Biofilm C:P and N:P ratios correlated positively with tDOC uptake. However, the data was split into two distinct groups of C:P and N:P ratios, with the ratios of the agricultural stream being lower than the ones of the forested stream. Hence, attributing causality to these correlations is difficult. Mindful of this uncertainty and in the light of the positive correlation between bacterial production and DOC uptake, we suggest that the positive correlation between the two ratios and may be related to the developmental state of the biofilm. Specifically, better-developed biofilms with higher bacterial production may be less dependent on external tDOC (Graeber et al. 2018) and may have lower C:P and N:P due to storage of N and P by algae (Frost et al. 2005), resulting in the positive correlation between the two ratios and tDOC uptake. This explanation does not imply a causal relationship between C:N and N:P ratios and Ub but suggests that all three parameters reflect the developmental stage of the biofilms (Sterner and Elser 2002). Our results cannot finally disentangle the effect of land use on biofilm structure, and tDOC uptake. Only few studies link land use, biofilm stoichiometry, and biofilm functioning and further investigations are needed to fill this gap of knowledge.

The relationships between benthic biofilm structure and tDOC uptake may translate into changes of the benthic food web configuration, linking the delivery of tDOC from the catchment to the growth of benthic primary consumers and higher trophic levels. However, the small contribution of benthic biofilms to Utot means that the suggested shifts in benthic biofilm structure and Ub between land use types do not translate into differences in whole-stream DOC uptake.
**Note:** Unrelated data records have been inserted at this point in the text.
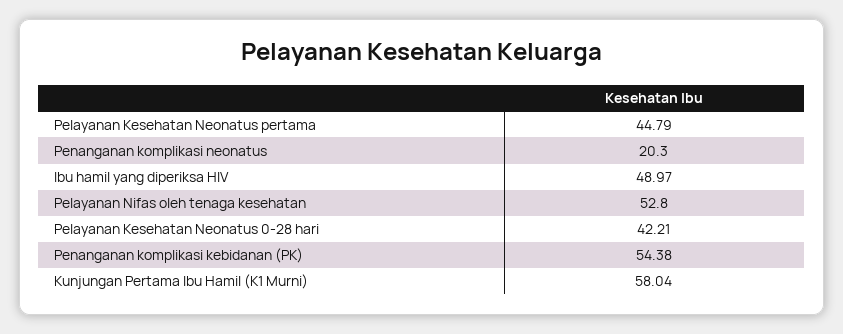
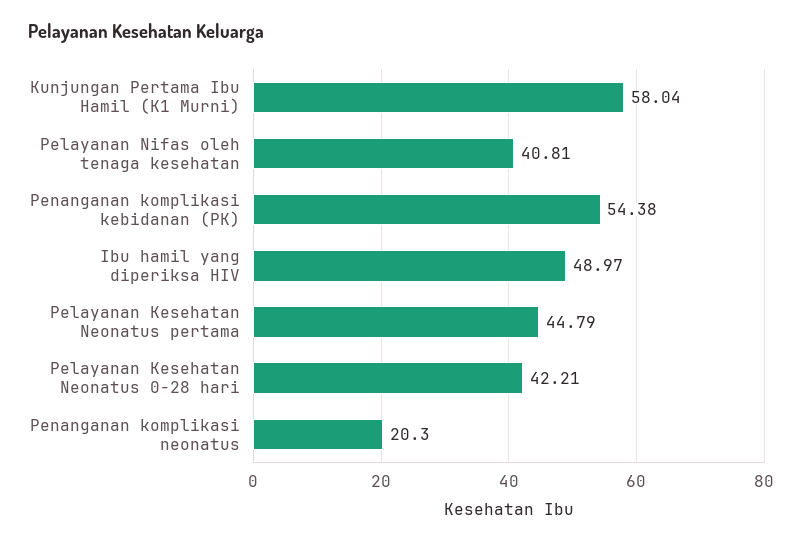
  {
    "Pelayanan Kesehatan Neonatus pertama": 44.79,
    "Penanganan komplikasi neonatus": 20.3,
    "Ibu hamil yang diperiksa HIV": 48.97,
-   "Pelayanan Nifas oleh tenaga kesehatan": 52.8,
+   "Pelayanan Nifas oleh tenaga kesehatan": 40.81,
    "Pelayanan Kesehatan Neonatus 0-28 hari": 42.21,
    "Penanganan komplikasi kebidanan (PK)": 54.38,
    "Kunjungan Pertama Ibu Hamil (K1 Murni)": 58.04
  }

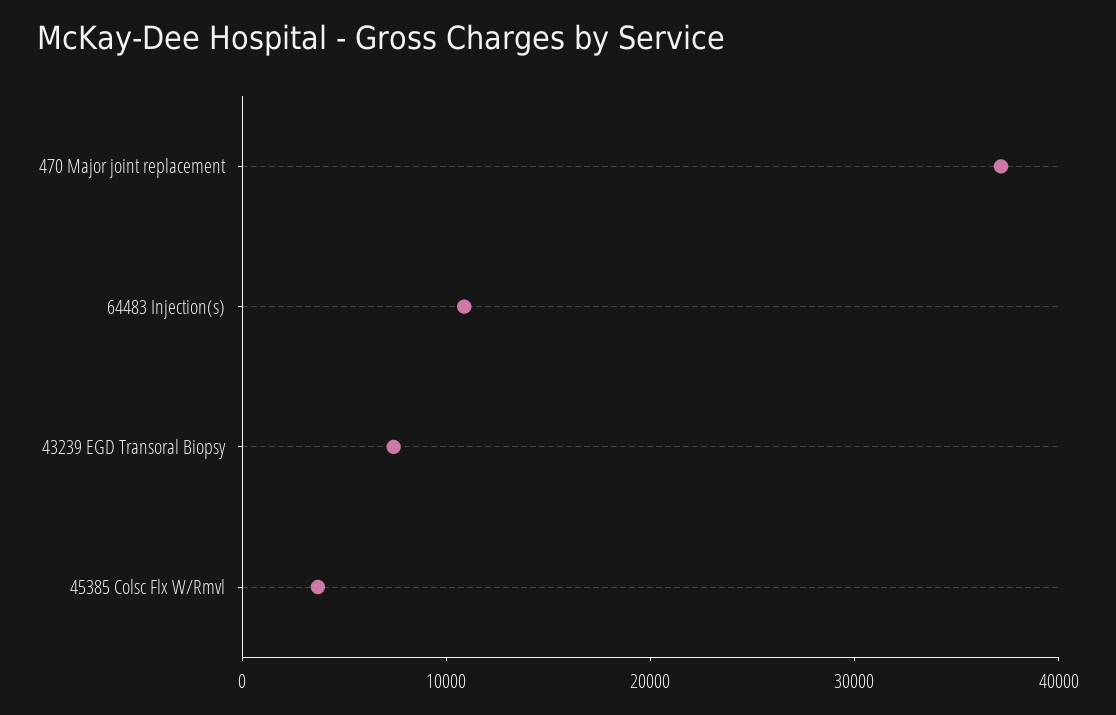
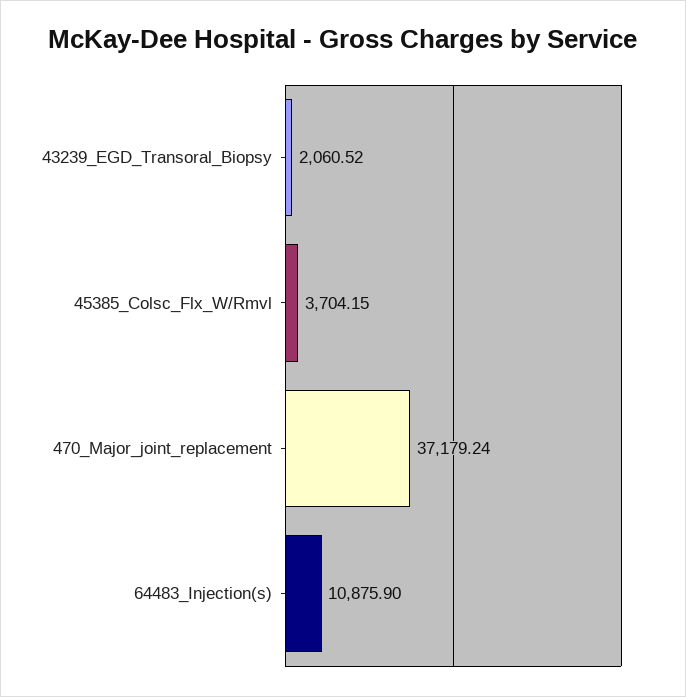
  {
    "470 Major joint replacement": 37179.24,
    "64483 Injection(s)": 10875.9,
-   "43239 EGD Transoral Biopsy": 8000,
+   "43239 EGD Transoral Biopsy": 2060.52,
    "45385 Colsc Flx W/Rmvl": 3704.15
  }

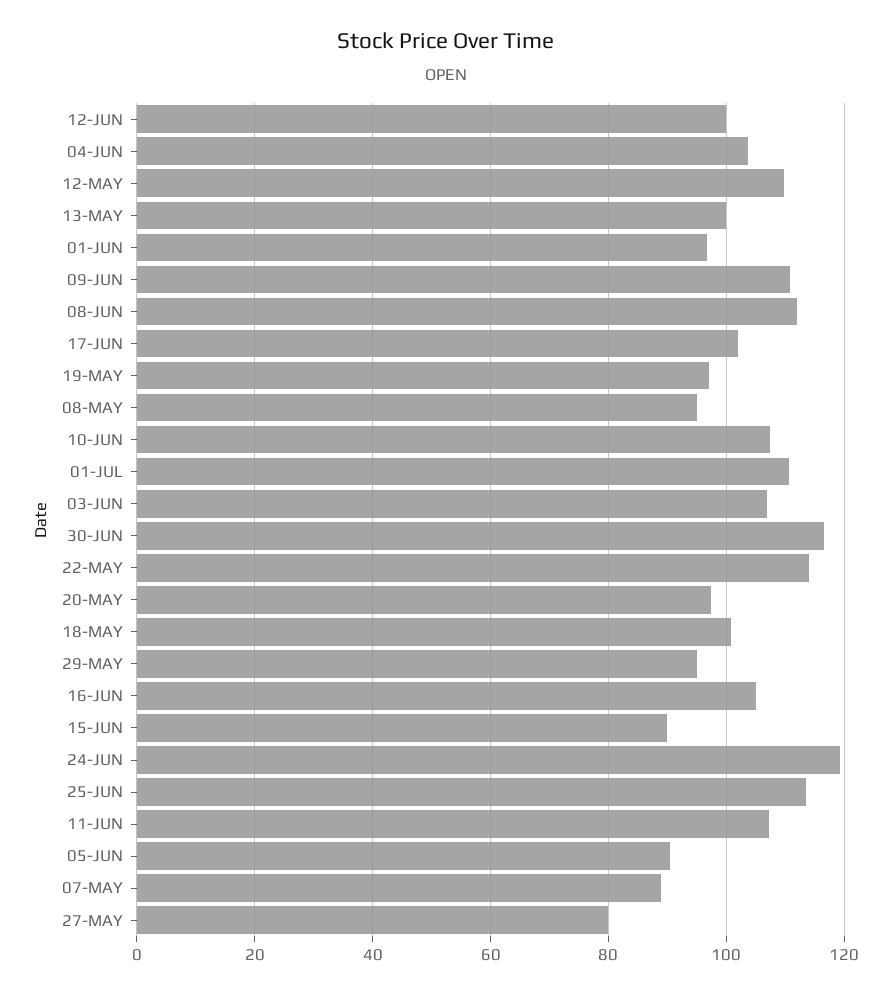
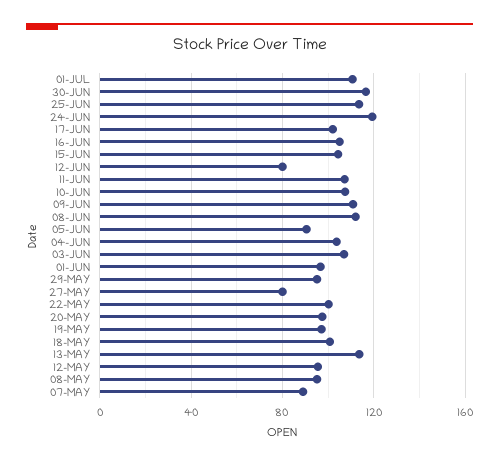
  {
-   "12-JUN": 100,
+   "12-JUN": 80,
    "04-JUN": 104,
-   "12-MAY": 110,
+   "12-MAY": 95,
-   "13-MAY": 100,
+   "13-MAY": 115,
    "01-JUN": 96,
    "09-JUN": 110,
    "08-JUN": 112,
    "17-JUN": 102,
    "19-MAY": 98,
    "08-MAY": 96,
    "10-JUN": 108,
    "01-JUL": 110,
    "03-JUN": 106,
    "30-JUN": 116,
-   "22-MAY": 114,
+   "22-MAY": 100,
    "20-MAY": 98,
    "18-MAY": 100,
    "29-MAY": 96,
    "16-JUN": 106,
-   "15-JUN": 90,
+   "15-JUN": 105,
    "24-JUN": 120,
    "25-JUN": 114,
    "11-JUN": 108,
    "05-JUN": 90,
    "07-MAY": 88,
    "27-MAY": 80
  }

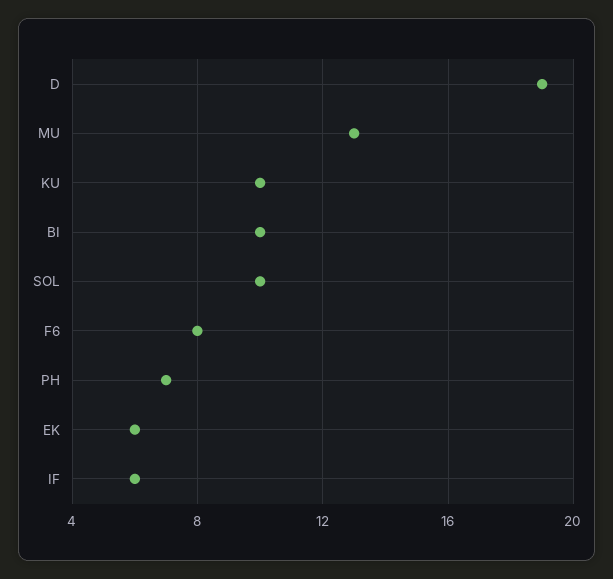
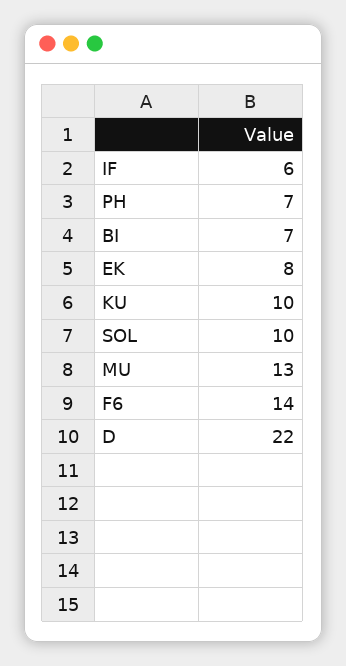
  {
-   "D": 19,
+   "D": 22,
    "MU": 13,
    "KU": 10,
-   "BI": 10,
+   "BI": 7,
    "SOL": 10,
-   "F6": 8,
+   "F6": 14,
    "PH": 7,
-   "EK": 6,
+   "EK": 8,
    "IF": 6
  }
Our data suggest that the biofilms on the tiles in stream-side flumes mostly reflect the stream-specific differences of biofilm structure detrermined for the tiles positioned directly in the streams. We also found that Ub was low on all tiles in comparison to Utot in both streams, however, with generally higher biofilm Ub uptake for the stream tiles compared to the flume tiles. This led us to the conclusion that tiles in stream-side flumes can generally be used to mimic the effects of a given factor (such as land use) on biofilm structure and functioning in the stream itself, but that a perfect representation of stream biofilms cannot be expected.

Conclusions

There are three significant implications for our understanding of how human activities impact stream tDOC dynamics that emerge from this two-stream comparison. First, benthic epilithic biofilms in both streams played a smaller role in tDOC uptake than predicted from previous studies. The missing importance of such biofilms highlights the need to include all stream compartments, i.e., the water column, other benthic substrates and the hyporheic zones, to assess stream compartments and state factors controlling whole-stream tDOC cycling accurately. Second, our results point towards a significant human impact on stream tDOC cycling, as Utot was much lower in the agricultural stream than in the forest stream. This result implies that reduced tDOC uptake potential in agricultural streams could be a cause of increasing DOC loads to downstream receiving waters. However, this two-stream comparison is a first step towards an improved understanding of land-use effects on stream tDOC uptake, and future studies should assess such effects in other streams, biomes and climate zones. Furthermore, the data synthesis suggests that tracer quality combined with differences in the characteristics of the study sites affects tDOC dynamics and that future studies should consider the type of DOC tracer when assessing land-use effects on tDOC uptake.